Brief:
In the records below, find the line that contains "vfov_deg: 28.7" and the line that contains "f_number: 2.8". Set down exactly those lines and every line between them, and nothing more.

----------

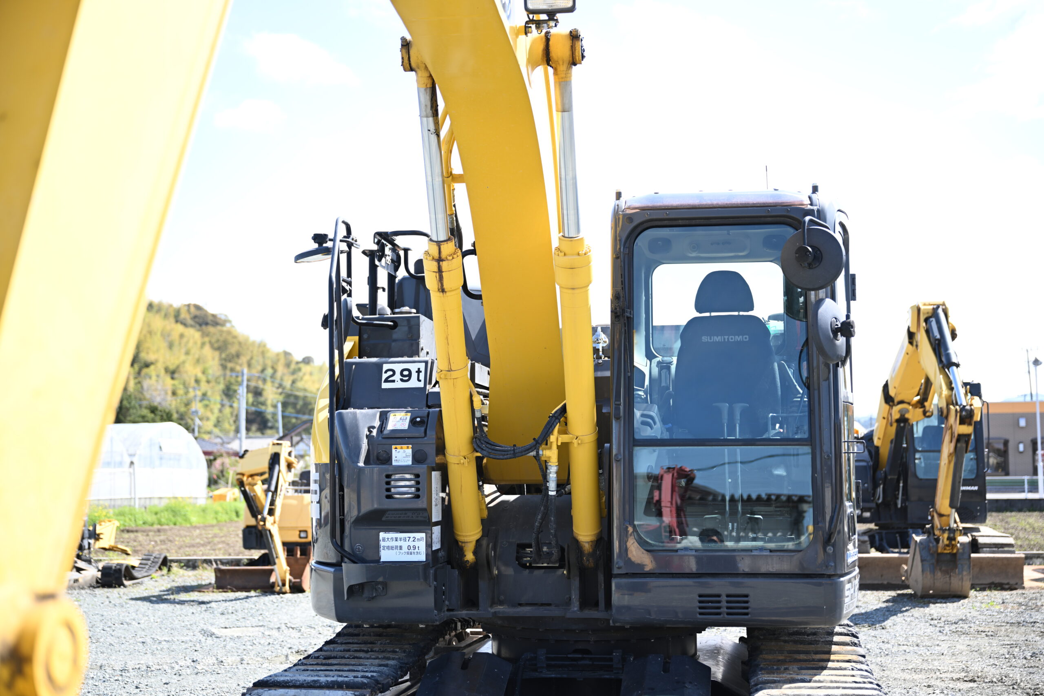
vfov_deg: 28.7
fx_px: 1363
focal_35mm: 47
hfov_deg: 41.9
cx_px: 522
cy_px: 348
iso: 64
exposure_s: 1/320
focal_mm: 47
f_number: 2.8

----------

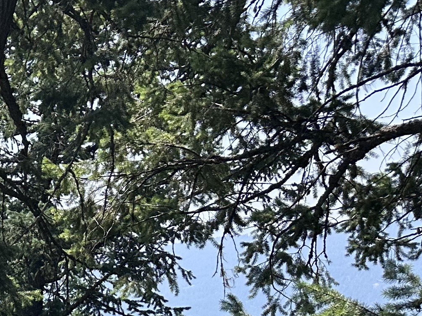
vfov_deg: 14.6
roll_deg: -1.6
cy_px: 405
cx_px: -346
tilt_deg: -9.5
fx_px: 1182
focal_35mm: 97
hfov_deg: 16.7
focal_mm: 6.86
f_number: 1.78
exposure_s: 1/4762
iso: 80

----------

Solution:
vfov_deg: 28.7
fx_px: 1363
focal_35mm: 47
hfov_deg: 41.9
cx_px: 522
cy_px: 348
iso: 64
exposure_s: 1/320
focal_mm: 47
f_number: 2.8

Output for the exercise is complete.